Universitas Sumatera Utara
Seminggu kemudian diberikan dosis penuh 50 mg/minggu selama 20 minggu. Dapat dilanjutkan dengan dosis tambahan sebesar 50 mg tiap 2 minggu sampai 3 bulan. Jika diperlukan, dapat diberikan dosis 50 mg setiap 3 minggu sampai keadaan remisi tercapai. Efek samping berupa pruritis, stomatitis, proteinuria, trombositopenia, dan aplasia sumsum tulang. Jenis yang lain adalah auranofin yang diberikan dalam dosis 2 x 3 mg. Efek samping lebih jarang dijumpai, pada awal sering ditemukan diare yang dapat diatasi dengan penurunan dosis. e. Obat imunosupresif atau imunoregulator. Metotreksat sangat mudah digunakan dan waktu mula kerjanya relatif pendek dibandingkan dengan yang lain. Dosis dimulai 5-7,5 mg setiap minggu. Bila dalam 4 bulan tidak menunjukkan perbaikan, dosis harus ditingkatkan. Dosis jarang melebihi 20 mg/minggu. Efek samping jarang ditemukan. Penggunaan siklosporin untuk artritis reumatoid masih dalam penelitian. f.
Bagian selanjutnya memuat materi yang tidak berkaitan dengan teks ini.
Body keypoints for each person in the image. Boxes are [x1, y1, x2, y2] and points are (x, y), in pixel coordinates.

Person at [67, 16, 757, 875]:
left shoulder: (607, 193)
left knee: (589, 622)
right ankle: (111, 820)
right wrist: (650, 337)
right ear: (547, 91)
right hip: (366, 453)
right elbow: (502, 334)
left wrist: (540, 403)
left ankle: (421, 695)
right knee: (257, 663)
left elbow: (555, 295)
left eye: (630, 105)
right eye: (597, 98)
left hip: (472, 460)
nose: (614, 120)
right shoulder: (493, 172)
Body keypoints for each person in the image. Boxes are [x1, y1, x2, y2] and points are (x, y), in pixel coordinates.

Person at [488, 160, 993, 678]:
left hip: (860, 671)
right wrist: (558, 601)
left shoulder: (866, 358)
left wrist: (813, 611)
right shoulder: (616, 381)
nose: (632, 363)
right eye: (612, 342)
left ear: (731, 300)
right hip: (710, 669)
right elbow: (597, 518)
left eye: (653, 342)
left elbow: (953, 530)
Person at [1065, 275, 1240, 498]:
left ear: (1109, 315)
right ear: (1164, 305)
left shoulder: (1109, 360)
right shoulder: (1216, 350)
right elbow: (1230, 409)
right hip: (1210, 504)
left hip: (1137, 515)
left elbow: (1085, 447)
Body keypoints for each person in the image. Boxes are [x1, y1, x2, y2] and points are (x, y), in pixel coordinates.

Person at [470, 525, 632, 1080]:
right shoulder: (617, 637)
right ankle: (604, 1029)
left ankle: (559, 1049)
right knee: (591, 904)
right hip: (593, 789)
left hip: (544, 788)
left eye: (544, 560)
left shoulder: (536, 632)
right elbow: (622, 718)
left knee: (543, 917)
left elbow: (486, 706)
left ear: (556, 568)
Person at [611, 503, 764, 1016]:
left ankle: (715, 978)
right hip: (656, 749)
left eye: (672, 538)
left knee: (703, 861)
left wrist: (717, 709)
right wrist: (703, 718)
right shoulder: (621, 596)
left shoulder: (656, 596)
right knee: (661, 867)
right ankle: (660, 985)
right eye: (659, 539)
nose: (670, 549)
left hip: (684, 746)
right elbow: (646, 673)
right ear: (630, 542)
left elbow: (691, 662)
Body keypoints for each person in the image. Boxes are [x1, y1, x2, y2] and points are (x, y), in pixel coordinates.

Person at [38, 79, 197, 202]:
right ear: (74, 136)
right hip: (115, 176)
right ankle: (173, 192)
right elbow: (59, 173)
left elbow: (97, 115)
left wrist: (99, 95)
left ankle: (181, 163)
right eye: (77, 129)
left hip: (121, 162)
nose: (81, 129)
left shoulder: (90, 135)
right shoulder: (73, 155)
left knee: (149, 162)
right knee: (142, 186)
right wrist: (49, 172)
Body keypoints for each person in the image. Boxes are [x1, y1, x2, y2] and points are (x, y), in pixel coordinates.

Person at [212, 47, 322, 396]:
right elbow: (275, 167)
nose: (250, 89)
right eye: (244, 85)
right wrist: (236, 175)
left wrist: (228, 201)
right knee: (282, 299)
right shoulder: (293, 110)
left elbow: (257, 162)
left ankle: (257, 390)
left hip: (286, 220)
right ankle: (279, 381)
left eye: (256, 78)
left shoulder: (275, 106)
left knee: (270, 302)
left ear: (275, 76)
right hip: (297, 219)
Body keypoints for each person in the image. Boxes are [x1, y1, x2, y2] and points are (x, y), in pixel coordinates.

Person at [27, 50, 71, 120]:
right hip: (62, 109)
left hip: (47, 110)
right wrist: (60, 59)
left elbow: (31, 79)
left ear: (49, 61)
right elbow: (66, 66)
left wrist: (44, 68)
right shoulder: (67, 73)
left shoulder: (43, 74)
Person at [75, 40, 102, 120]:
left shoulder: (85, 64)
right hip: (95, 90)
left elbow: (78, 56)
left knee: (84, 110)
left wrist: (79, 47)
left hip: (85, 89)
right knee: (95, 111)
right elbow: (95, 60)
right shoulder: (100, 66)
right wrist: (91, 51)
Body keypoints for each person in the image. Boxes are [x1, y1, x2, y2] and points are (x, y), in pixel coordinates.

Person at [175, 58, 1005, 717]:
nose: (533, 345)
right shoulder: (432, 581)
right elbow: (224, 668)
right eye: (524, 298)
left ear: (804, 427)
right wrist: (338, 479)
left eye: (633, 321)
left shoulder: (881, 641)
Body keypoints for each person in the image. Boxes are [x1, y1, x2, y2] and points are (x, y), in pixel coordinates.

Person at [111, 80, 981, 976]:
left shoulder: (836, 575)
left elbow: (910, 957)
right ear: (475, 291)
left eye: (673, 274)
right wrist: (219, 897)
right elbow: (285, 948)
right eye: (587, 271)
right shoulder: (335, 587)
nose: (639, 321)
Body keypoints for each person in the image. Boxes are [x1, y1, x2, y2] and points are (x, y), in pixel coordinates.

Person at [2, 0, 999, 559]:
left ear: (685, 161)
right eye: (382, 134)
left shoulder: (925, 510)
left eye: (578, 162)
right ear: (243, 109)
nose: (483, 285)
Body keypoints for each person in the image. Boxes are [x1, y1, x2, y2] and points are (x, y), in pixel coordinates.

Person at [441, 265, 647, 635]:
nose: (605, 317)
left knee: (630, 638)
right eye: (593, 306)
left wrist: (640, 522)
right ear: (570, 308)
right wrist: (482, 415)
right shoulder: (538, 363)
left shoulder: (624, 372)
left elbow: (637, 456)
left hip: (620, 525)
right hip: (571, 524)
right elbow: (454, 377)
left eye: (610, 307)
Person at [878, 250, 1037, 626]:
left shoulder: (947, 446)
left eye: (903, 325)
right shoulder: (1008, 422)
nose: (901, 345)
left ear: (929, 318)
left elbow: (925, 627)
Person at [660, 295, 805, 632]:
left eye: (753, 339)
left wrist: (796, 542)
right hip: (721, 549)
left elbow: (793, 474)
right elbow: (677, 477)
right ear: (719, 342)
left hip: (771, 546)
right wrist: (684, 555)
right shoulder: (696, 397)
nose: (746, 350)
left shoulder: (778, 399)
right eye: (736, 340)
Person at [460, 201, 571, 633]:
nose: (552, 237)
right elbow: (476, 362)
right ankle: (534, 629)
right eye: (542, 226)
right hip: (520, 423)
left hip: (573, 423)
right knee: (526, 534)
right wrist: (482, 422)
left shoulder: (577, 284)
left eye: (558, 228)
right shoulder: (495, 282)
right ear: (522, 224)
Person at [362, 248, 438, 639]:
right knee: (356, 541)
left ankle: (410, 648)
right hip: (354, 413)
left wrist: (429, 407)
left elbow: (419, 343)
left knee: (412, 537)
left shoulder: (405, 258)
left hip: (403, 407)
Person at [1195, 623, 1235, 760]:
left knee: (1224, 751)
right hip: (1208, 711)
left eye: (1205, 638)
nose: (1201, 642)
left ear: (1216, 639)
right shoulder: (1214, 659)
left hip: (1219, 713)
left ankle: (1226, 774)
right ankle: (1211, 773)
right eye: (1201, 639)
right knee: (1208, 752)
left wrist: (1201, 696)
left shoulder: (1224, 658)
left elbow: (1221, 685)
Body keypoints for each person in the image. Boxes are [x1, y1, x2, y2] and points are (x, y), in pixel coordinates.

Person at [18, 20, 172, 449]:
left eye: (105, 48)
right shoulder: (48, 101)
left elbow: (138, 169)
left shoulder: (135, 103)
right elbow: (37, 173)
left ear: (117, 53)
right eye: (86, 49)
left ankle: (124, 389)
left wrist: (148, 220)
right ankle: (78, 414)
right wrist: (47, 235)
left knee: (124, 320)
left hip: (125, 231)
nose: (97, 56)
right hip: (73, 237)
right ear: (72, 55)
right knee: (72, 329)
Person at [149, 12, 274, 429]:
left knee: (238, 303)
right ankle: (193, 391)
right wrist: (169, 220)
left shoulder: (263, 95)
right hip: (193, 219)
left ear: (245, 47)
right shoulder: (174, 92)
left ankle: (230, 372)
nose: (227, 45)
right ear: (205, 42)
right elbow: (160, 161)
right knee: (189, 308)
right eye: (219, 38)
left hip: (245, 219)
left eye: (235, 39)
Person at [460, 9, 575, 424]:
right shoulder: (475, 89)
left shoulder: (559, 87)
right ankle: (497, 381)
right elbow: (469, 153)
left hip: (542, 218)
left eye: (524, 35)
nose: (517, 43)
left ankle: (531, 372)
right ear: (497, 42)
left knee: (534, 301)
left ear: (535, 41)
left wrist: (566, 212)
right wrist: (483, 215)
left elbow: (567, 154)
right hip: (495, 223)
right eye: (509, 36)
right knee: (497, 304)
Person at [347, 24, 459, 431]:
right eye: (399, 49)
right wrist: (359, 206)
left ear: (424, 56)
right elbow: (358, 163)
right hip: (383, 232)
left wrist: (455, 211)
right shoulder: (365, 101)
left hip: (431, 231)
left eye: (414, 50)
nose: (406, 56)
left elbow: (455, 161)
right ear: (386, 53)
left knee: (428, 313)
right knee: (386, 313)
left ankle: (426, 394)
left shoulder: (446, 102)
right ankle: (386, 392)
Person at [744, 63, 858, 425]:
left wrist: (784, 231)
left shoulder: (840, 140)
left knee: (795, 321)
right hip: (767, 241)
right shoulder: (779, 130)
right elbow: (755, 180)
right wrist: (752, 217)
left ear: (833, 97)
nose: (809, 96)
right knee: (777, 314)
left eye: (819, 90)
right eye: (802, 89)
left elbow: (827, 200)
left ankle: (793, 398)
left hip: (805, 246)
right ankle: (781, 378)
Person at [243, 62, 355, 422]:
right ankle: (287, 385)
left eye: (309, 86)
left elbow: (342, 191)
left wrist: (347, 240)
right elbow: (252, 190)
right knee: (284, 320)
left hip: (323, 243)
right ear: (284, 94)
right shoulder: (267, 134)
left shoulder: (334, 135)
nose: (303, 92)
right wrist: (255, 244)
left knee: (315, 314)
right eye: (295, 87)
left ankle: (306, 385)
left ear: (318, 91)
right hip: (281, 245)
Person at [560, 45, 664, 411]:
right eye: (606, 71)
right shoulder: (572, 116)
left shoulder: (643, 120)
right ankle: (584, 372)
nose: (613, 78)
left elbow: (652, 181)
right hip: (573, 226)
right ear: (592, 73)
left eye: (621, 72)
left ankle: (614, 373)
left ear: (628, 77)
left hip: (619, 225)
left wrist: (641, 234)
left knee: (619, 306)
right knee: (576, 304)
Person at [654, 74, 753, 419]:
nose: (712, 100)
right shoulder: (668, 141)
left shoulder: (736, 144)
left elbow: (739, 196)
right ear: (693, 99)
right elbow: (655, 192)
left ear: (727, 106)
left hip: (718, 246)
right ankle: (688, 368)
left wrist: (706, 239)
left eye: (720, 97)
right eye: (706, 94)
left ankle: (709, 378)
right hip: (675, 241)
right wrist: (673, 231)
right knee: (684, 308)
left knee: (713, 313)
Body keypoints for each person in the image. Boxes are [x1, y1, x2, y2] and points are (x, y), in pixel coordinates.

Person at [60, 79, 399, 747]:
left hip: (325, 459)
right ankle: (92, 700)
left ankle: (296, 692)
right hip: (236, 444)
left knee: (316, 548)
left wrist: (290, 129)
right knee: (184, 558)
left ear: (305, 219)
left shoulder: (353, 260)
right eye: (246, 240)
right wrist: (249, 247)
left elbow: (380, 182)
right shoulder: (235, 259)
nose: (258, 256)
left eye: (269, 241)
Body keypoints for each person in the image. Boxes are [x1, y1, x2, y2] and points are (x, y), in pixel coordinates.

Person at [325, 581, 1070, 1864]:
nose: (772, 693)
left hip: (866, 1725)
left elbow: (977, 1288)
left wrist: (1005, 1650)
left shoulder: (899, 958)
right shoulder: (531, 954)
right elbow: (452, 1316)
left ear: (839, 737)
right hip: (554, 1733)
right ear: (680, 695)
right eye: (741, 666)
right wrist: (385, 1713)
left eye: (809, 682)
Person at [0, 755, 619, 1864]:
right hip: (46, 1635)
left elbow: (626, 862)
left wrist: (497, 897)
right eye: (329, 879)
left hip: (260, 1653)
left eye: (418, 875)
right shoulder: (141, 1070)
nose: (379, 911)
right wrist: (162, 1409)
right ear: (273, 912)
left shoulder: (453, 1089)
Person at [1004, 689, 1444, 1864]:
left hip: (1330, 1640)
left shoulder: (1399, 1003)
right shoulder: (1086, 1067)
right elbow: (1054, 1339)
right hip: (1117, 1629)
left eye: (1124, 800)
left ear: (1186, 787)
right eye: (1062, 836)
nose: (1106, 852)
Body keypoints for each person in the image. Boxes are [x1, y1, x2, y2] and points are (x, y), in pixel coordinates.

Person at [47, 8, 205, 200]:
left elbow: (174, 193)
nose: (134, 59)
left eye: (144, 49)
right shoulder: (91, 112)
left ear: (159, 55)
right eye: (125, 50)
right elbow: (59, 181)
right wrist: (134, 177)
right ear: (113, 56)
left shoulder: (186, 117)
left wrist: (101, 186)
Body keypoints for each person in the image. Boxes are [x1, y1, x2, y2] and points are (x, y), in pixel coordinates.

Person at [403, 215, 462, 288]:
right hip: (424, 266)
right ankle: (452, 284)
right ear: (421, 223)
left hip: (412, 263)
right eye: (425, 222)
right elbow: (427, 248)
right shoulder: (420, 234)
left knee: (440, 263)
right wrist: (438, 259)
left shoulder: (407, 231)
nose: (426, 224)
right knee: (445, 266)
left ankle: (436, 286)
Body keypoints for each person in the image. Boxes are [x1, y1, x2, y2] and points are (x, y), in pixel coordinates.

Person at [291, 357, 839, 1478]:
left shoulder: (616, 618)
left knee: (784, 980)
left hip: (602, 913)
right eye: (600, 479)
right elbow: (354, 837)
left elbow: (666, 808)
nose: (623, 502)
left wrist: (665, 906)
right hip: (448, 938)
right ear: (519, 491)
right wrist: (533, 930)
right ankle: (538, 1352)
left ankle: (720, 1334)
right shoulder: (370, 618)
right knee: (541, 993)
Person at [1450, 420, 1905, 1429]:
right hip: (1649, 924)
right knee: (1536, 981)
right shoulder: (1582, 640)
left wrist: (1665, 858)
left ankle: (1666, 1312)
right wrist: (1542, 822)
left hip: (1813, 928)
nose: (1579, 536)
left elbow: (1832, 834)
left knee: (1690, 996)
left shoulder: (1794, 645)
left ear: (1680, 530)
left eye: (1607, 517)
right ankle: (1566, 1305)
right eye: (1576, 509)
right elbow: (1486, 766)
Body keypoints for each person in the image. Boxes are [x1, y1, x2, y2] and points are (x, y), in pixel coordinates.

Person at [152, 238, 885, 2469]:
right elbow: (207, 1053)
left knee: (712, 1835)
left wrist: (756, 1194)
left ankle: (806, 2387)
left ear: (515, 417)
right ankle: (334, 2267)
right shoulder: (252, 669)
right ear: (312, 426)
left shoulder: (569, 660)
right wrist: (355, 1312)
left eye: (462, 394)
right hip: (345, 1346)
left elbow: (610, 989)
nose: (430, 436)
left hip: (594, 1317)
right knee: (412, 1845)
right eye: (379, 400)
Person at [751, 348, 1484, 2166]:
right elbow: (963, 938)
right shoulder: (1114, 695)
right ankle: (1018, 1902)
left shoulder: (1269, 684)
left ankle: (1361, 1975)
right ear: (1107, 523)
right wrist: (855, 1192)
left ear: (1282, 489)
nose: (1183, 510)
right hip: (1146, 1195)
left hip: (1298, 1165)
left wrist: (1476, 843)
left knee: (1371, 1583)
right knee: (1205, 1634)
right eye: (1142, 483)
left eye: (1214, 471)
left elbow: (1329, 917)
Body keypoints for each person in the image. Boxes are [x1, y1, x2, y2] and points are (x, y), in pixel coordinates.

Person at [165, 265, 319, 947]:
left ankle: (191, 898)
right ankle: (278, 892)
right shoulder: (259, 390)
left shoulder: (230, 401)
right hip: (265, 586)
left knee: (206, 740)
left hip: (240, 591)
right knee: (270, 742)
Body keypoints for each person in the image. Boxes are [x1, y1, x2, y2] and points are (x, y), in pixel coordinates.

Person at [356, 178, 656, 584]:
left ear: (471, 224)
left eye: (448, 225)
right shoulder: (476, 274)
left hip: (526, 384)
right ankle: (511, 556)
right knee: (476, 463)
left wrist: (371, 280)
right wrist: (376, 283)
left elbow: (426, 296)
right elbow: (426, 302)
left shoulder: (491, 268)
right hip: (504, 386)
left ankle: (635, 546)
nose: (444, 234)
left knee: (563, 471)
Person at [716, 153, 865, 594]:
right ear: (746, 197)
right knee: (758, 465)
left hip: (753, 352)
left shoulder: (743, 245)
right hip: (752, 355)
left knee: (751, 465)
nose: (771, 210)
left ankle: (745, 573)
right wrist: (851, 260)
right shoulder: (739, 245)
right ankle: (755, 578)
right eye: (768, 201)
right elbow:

Kortikosteroid hanya dipakai untuk pengobatan artritis reumatoid dengan komplikasi berat dan mengancam jiwa, seperti vaskulitis, karena obat ini memiliki efek samping yang sangat berat. Dalam dosis rendah (seperti prednison 5-7,5 mg satu kali sehari) sangat bermanfaat sebagai bridging therapy dalam mengatasi sinovitis sebelum DMARD mulai bekerja, yang kemudian dihentikan secara bertahap. Dapat diberikan suntikan kortikosteroid intraartikular jika terdapat peradangan yang berat. Sebelumnya, infeksi harus disingkirkan terlebih dahulu 2.6.2 Operasi Jika berbagai cara pengobatan telah dilakukan dan tidak berhasil serta terdapat alasan yang cukup kuat, dapat dilakukan pengobatan pembedahan. Jenis pengobatan ini pada pasien RA umumnya bersifat ortopedik, misalnya sinovektoni, artrodesis, total hip replacement, memperbaiki deviasi ulnar, dan sebagainya. 2.6.3 Rehabilitasi
Universitas Sumatera Utara
Rehabilitasi merupakan tindakan untuk mengembalikan tingkat kemampuan pasien RA dengan cara: · Mengurangi rasa nyeri · Mencegah terjadinya kekakuan dan keterbatasan gerak sendi · Mencegah terjadinya atrofi dan kelemahan otot · Mencegah terjadinya deformitas · Meningkatkan rasa nyaman dan kepercayaan diri · Mempertahankan kemandirian sehingga tidak bergantung kepada orang lain. Rehabilitasi dilaksanakan dengan berbagai cara antara lain dengan mengistirahatkan sendi yang terlibat, latihan serta dengan menggunakan modalitas terapi fisis seperti pemanasan, pendinginan, peningkatan ambang rasa nyeri dengan arus listrik. Manfaat terapi fisis dalam pengobatan RA telah ternyata terbukti dan saat ini merupakan salah satu bagian yang tidak terpisahkan dalam penatalaksanaan RA.